Revista Cine
De Amor, la última película de Michael Haneke, nadie sale indemne. De hecho, cabe la posibilidad de que no haya posibilidad de escapatoria. Que el espectador, después de abandonar la sala de proyección o la cómoda butaca de su salón, prosiga contemplando la película, extrayendo trozos a conveniencia, fijándose en detalles que se le habían pasado por alto o que, en la primera ocasión, no concedió excesiva importancia. El de Amor es un cine incómodo, que practica una violencia doméstica, desparejada de su lastre físico, enmarcada en la rutina de una pareja de ancianos que ven convulsionada su vida cuando uno de ellos empieza a demostrar inaplazables signos de decrepitud. El discurso de Amor no es en sí mismo el amor que evidencia esa pareja, el que ha hecho que amasan una biblioteca gigantesca y vivan un retiro dorado, con un gran piano presidiendo el salón y amables conversaciones sobre la travesía de los años compartidos mientras desayunan en la cocina. Es la muerte, la inasible, la indeclinable, la que impregna toda la trama.
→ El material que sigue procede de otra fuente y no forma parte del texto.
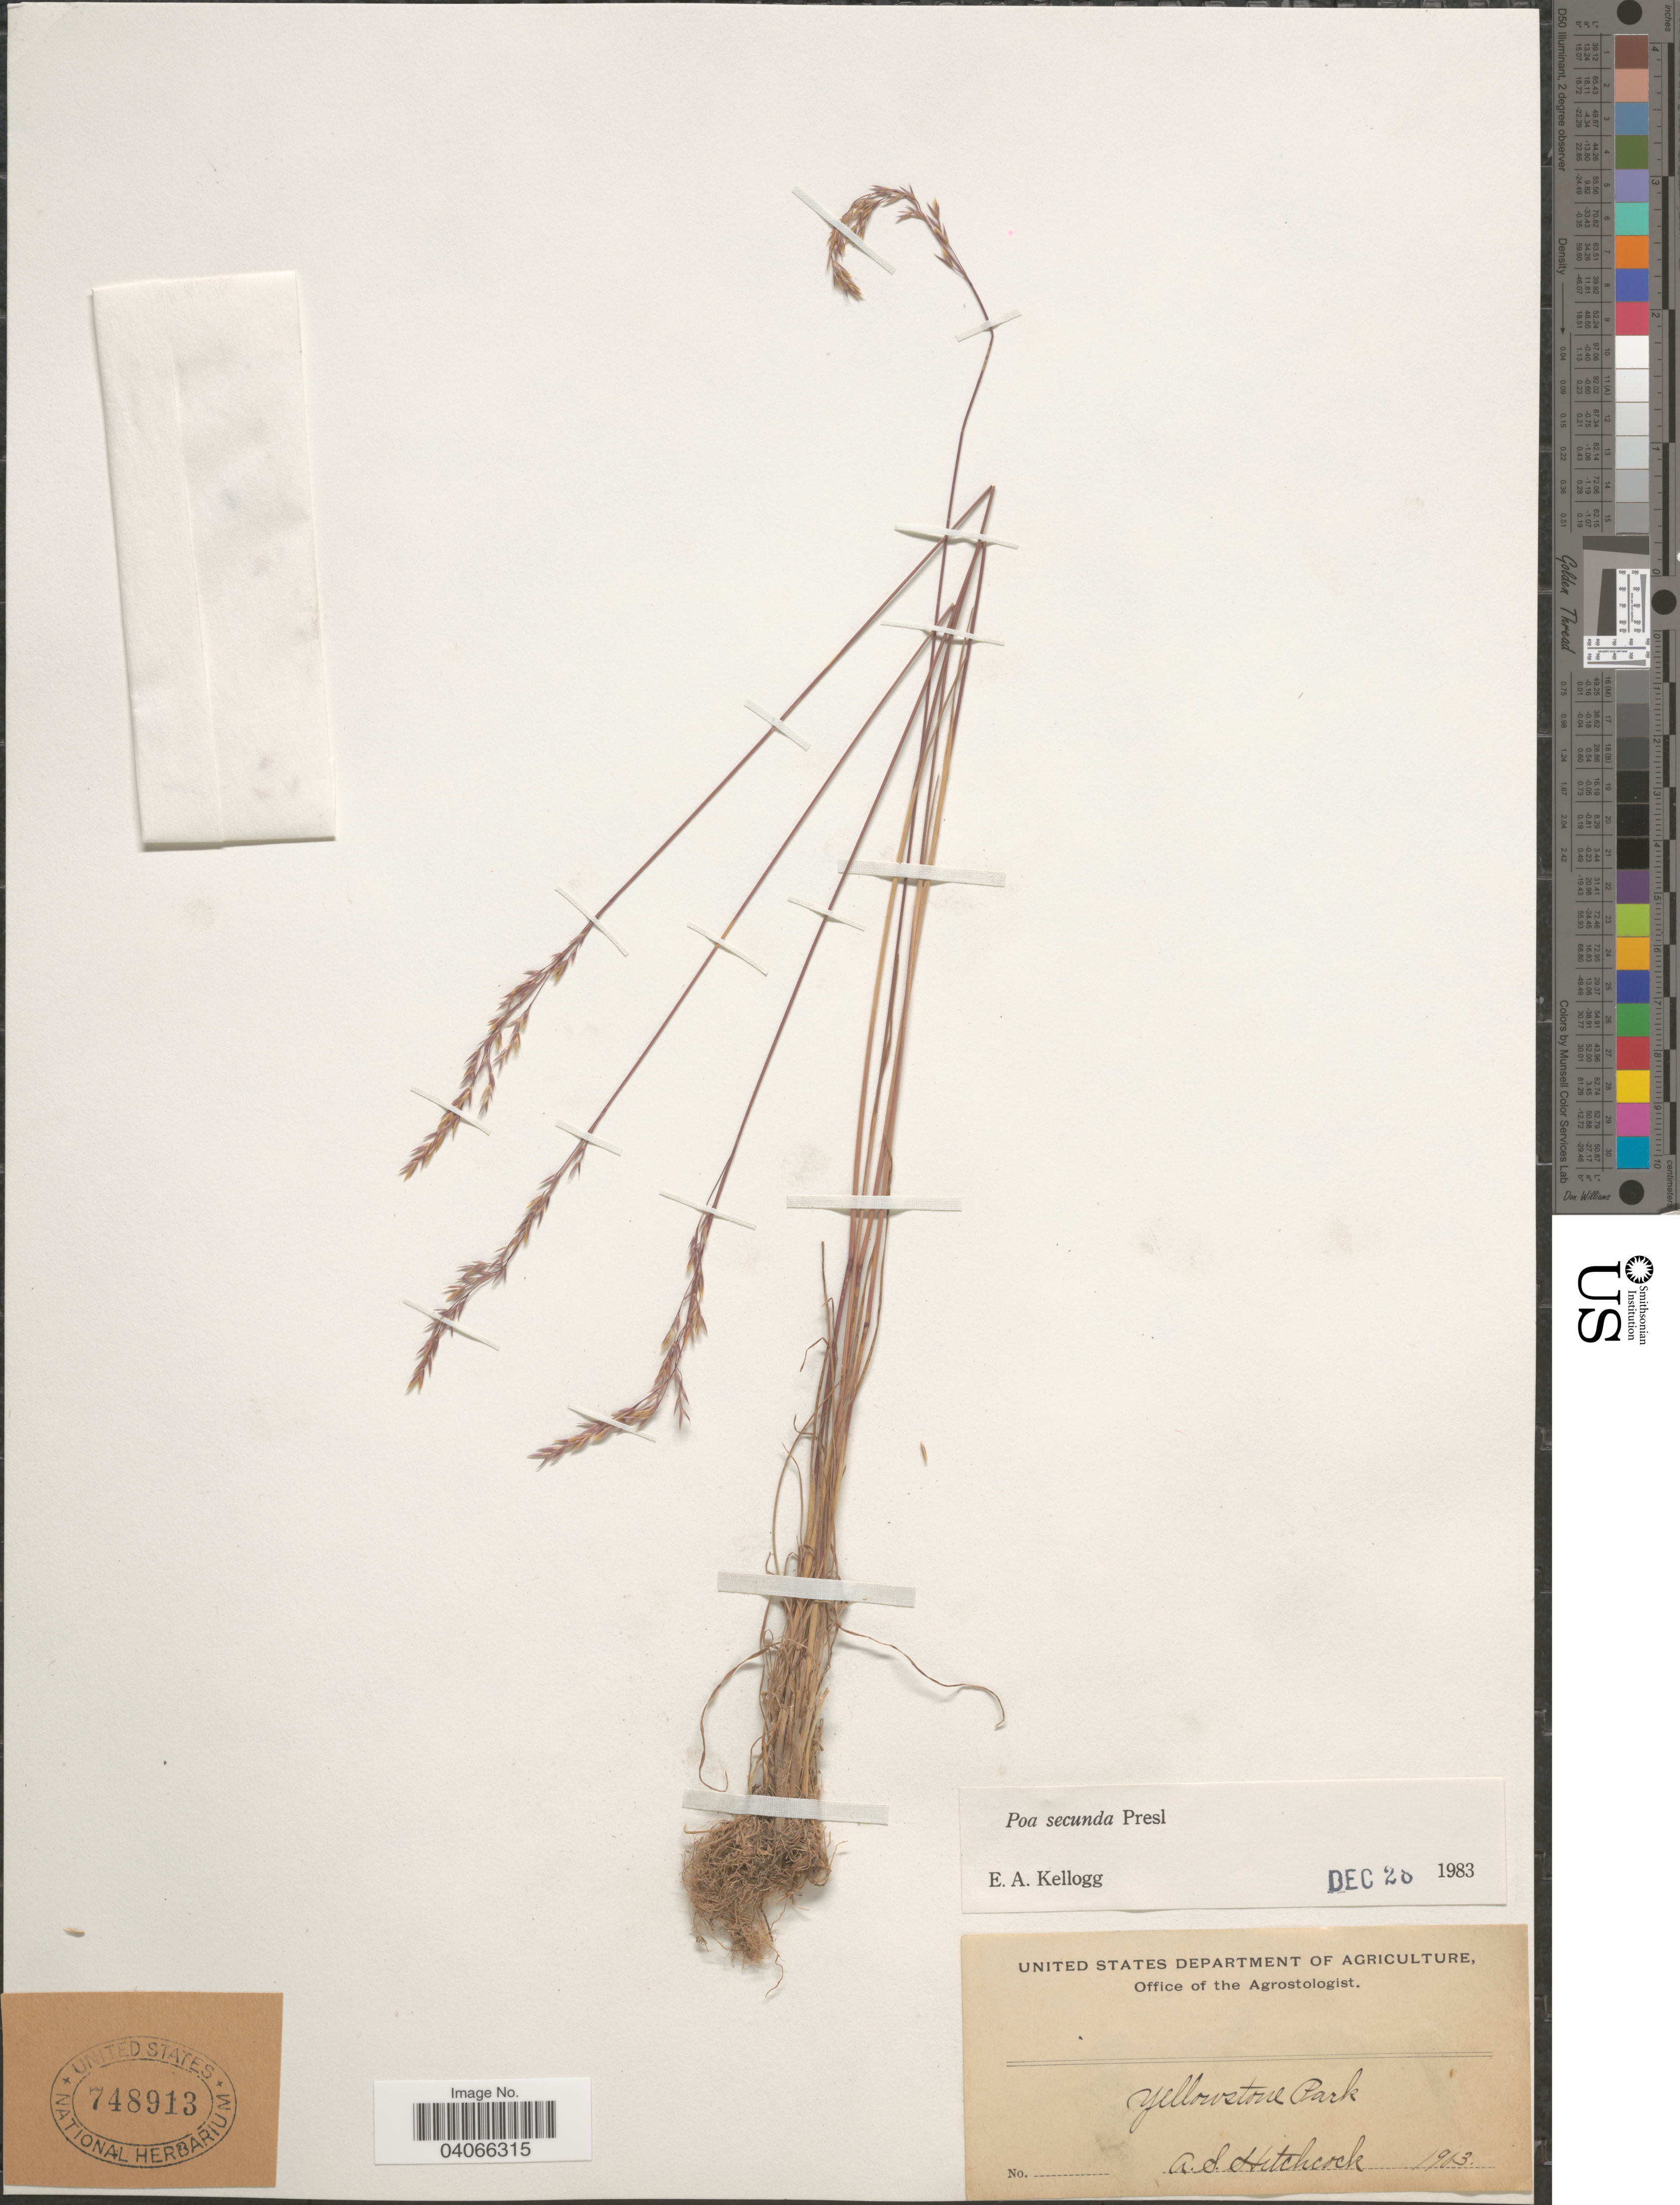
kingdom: Plantae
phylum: Tracheophyta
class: Liliopsida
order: Poales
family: Poaceae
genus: Poa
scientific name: Poa secunda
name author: J. Presl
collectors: A. S. Hitchcock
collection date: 1903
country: United States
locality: Yellowstone Park.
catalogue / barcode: US 748913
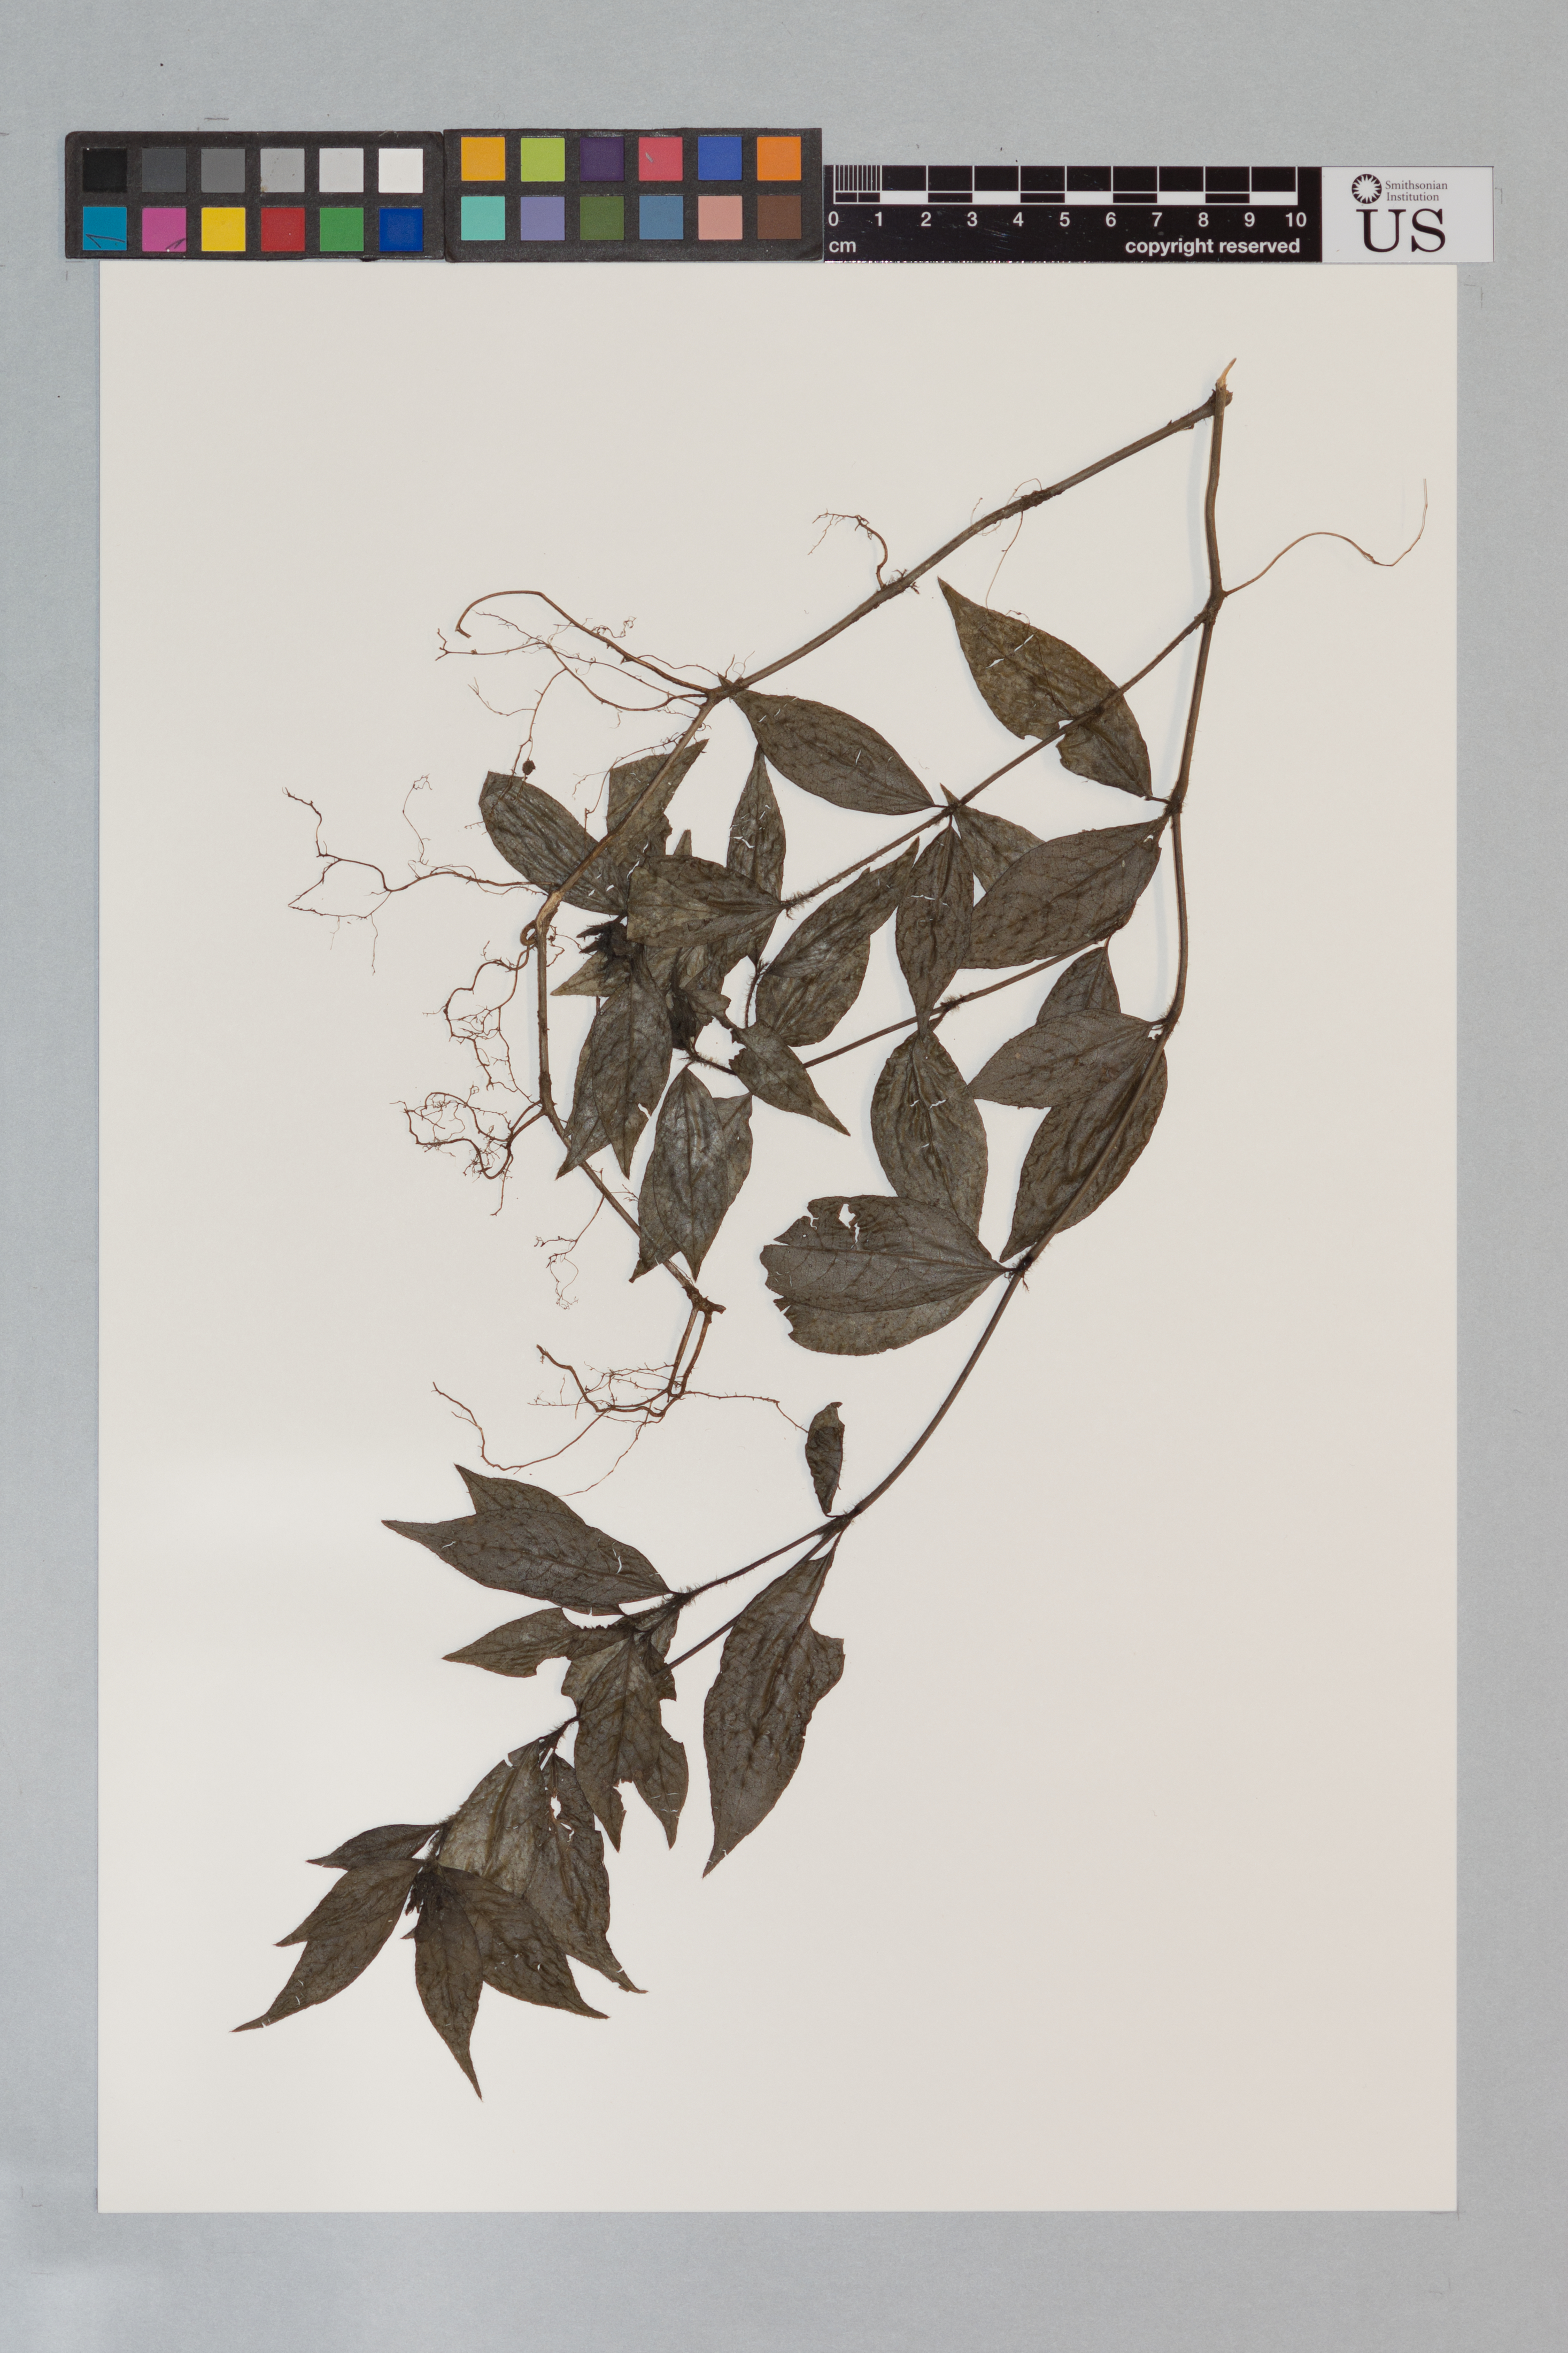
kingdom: Plantae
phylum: Tracheophyta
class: Magnoliopsida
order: Gentianales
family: Rubiaceae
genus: Psychotria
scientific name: Psychotria iodotricha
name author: Müll. Arg.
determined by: Delprete, P. G., Herb. de Guyane Cay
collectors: P. G. Delprete & F. Crozier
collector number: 7138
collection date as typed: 8-Feb-99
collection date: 1999-02-08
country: French Guiana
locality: Comune de Rouza, Reserve Naturelle Volontaire de Trésor, Route de Kaw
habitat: Secondary forest with selected logging and influrence by gold mining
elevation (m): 30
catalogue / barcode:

El búnker de amor de Georges y de Anna se desmorona cuando lo visita la enfermedad. Se le empiezan a abrir las costuras, entra el frío. Lo que el deterioro de Anna produce es la constatación brutal de que lo peor de que la muerte te robe un ser amado es que no tenga un finiquito noble, acorde a la belleza de la vida que está sacrificando. Y Haneke desmonta el idilio amoroso, el mantenido durante decenas de años, filmando las piezas más sencillas de ese derrumbamiento. Georges lee la prensa a Anna en la cama. Georges la incorpora después de que haya usado el inodoro. Probablemente el amor consiste también en la ejecución de una serie de obras menores, irrelevantes a los ojos de la belleza, intrascendentes, que únicamente ocupan un lugar en el mecano silencioso de las horas. Ninguna de las cosas que el marido hace por la esposa le distraen del hecho fundamental: el hecho de que son testamentarias, últimas. Lo que el marido no acepta, contra lo que batalla inútilmente, es la mediocridad de la enfermedad. No admite que Anna, a la que ama, se vaya perdiendo y no sea capaz de valerse por sí misma ni sea capaz, ya al final de la vida encamada que padece, de expresar lo que siente, de articular una palabra inteligible, de rememorar con él los paseos en los parques, la crianza de la hija o la didáctica de la música a la que no renuncian. Jamás he visto, por otra parte, unos actores tan involucrados en un papel. No parecen en absoluto figurantes que recrean un guión. Te los crees como jamás has creído a nadie que te haya engañado en una pantalla de cine. Fomirdables (es poco eso de formidables) Jean-Louis Trintignam y Emmanuelle Riva.
Amor es en realidad un film sobre la honorabilidad de la muerte. Decía que no es posible salir indemne de esta obra. Cuanto esboza o cuanto fija de un modo indeleble concierne incluso al más alejado del espectador a quien se supone que va dirigida. No hay film de Haneke que, visto en esta perspectiva, no consiga conmocionar, apelar a cosas que llevamos dentro y que afloran visible y certeramente. Haneke tiene la virtud de hurgarnos como a veces no creemos que pueda hacerse. Nos violenta, nos enfrenta al extrañamiento del mundo, a su vértigo y a su fiebre, a lo que nos aguarda y a lo que tememos. Haneke es un cronista del extravío de vivir. Por eso ha fijado su mirada en la conclusión de ese extravío, en la muerte no contemplada como un arrebatamiento sino como una impertinencia. Deja claro, a poco que sintamos el dolor de Georges como nuestro, que morir es un acto infame, uno que deshace a brochazos una pintura formidable en la que hemos estado ocupados y a la que hemos dedicado la más feliz y obstinada de las convicciones. No sé si he visto alguna otra película (o leído algún libro) en el que la vejez sea registrada de una manera tan lírica. No hay un discurso abrupto. No está el Haneke áspero, de discurso hostil, que perturba (La cinta blanca, las dos Funny games) sino uno nuevo, delicadísimo, de una contención absoluta en el modo en que cuenta una historia muy, muy incómoda, que nos afecta más de lo que podríamos permitir en la limpia oscuridad de una sala de cine, que traspasa la placenta idílica de la ficción, taladrando las defensas que creamos para evitar el caos y el miedo, accediendo a un lugar al que solo en ocasiones puede llegar la sensibilidad de un extraño cuando nos cuenta al oído una historia de amor.